=== Supplied material ===
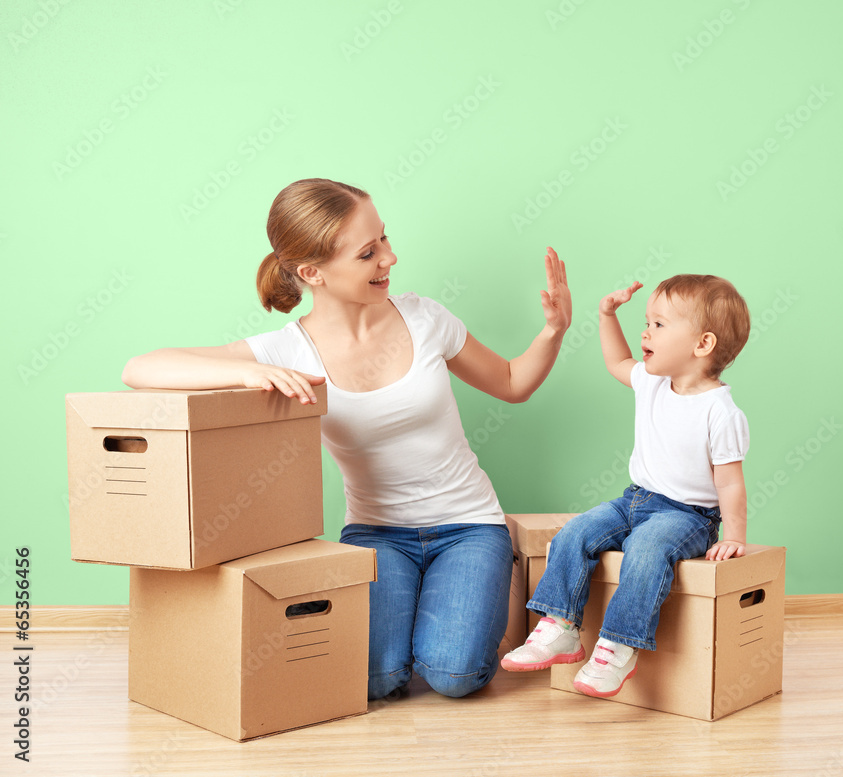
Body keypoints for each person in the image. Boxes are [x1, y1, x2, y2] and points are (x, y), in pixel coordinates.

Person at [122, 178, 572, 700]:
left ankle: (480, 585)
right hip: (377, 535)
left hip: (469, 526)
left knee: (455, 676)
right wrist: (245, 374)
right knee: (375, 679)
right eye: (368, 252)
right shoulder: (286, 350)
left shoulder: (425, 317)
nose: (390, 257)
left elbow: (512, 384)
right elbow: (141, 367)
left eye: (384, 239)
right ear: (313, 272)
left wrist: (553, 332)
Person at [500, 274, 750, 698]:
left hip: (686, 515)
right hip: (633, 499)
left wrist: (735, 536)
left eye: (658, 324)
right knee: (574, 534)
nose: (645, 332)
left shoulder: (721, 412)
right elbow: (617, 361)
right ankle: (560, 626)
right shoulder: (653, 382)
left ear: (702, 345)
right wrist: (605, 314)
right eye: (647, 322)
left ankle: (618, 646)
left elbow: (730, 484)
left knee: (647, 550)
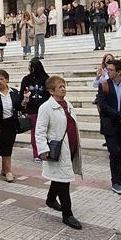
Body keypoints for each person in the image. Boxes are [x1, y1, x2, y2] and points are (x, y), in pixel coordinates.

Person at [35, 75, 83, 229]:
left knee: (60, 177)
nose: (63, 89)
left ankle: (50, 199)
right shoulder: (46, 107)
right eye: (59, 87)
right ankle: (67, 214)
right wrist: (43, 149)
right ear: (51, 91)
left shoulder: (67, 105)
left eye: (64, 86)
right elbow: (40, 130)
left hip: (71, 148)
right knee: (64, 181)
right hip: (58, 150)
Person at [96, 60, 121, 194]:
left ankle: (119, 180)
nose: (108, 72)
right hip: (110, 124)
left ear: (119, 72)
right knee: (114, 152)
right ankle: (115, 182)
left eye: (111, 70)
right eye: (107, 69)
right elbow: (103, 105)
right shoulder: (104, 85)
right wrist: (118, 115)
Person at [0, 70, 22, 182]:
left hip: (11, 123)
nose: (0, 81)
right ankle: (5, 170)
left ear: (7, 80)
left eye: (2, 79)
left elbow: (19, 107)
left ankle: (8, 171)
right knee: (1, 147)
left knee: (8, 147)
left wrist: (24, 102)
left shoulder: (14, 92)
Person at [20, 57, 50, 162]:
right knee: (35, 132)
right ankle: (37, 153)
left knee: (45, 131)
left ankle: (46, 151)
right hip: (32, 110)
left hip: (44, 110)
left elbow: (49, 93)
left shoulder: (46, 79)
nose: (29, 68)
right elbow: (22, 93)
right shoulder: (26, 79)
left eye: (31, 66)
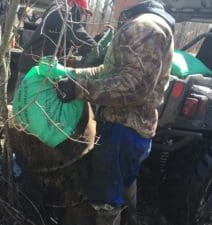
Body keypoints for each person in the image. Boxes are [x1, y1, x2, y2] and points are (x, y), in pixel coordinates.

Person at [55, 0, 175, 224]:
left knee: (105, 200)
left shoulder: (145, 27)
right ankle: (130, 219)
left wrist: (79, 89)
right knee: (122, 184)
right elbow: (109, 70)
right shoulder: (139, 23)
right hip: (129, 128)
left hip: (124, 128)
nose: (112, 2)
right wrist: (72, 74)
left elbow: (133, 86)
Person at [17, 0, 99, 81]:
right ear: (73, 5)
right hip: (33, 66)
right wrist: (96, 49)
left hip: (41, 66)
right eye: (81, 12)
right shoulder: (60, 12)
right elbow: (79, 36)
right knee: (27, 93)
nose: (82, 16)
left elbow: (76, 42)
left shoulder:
===
:: Task to complete ::
Would you give again, word for word, every line from the one with "left wrist: (79, 89)" through the final line of the listing above?

:: Answer section ::
left wrist: (79, 89)
right knee: (122, 184)
right elbow: (109, 70)
right shoulder: (139, 23)
right hip: (129, 128)
left hip: (124, 128)
nose: (112, 2)
right wrist: (72, 74)
left elbow: (133, 86)
Person at [17, 0, 99, 81]:
right ear: (73, 5)
right hip: (33, 66)
right wrist: (96, 49)
left hip: (41, 66)
right eye: (81, 12)
right shoulder: (60, 12)
right elbow: (79, 36)
right knee: (27, 93)
nose: (82, 16)
left elbow: (76, 42)
left shoulder:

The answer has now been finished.